Data supplied Start Marker
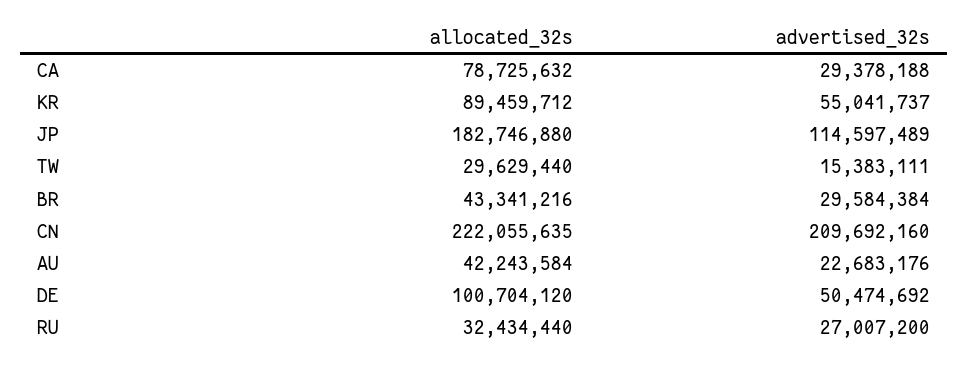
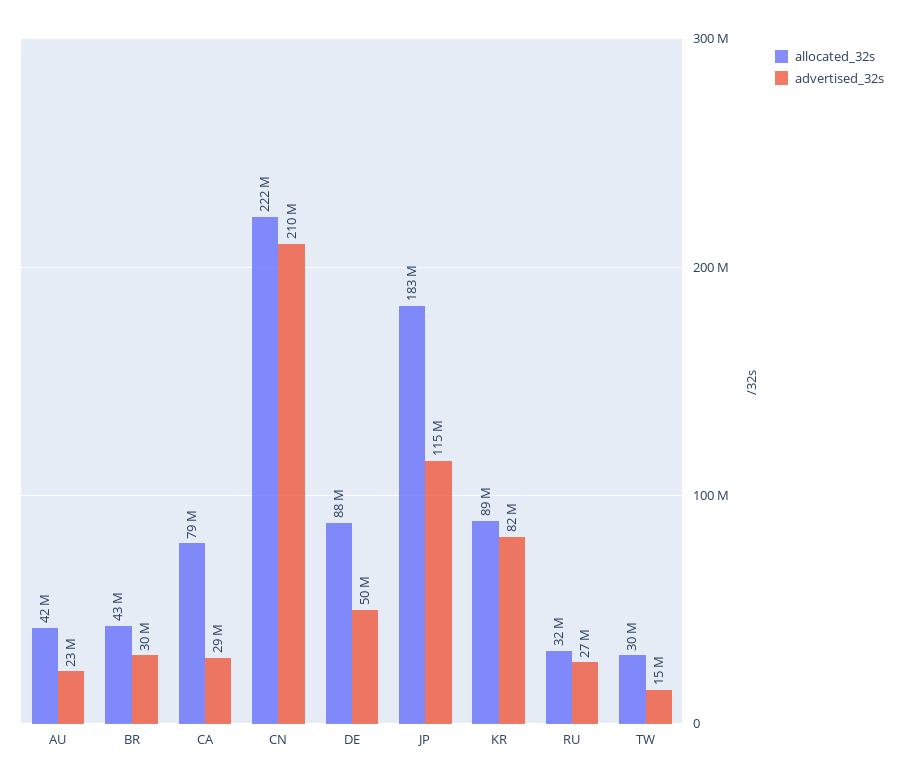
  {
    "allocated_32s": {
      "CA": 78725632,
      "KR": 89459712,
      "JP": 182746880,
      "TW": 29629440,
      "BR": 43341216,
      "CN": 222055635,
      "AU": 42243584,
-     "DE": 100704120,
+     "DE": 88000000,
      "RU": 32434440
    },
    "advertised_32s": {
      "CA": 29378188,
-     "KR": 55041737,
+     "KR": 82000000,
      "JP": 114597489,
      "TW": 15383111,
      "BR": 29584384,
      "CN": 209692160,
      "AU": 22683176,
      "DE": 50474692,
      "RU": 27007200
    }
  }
Data supplied End Marker
=== Request ===
Write out the entries above word for word. Do not include the pictures.

=== Response to the exercise ===
  {
    "allocated_32s": {
      "CA": 78725632,
      "KR": 89459712,
      "JP": 182746880,
      "TW": 29629440,
      "BR": 43341216,
      "CN": 222055635,
      "AU": 42243584,
-     "DE": 100704120,
+     "DE": 88000000,
      "RU": 32434440
    },
    "advertised_32s": {
      "CA": 29378188,
-     "KR": 55041737,
+     "KR": 82000000,
      "JP": 114597489,
      "TW": 15383111,
      "BR": 29584384,
      "CN": 209692160,
      "AU": 22683176,
      "DE": 50474692,
      "RU": 27007200
    }
  }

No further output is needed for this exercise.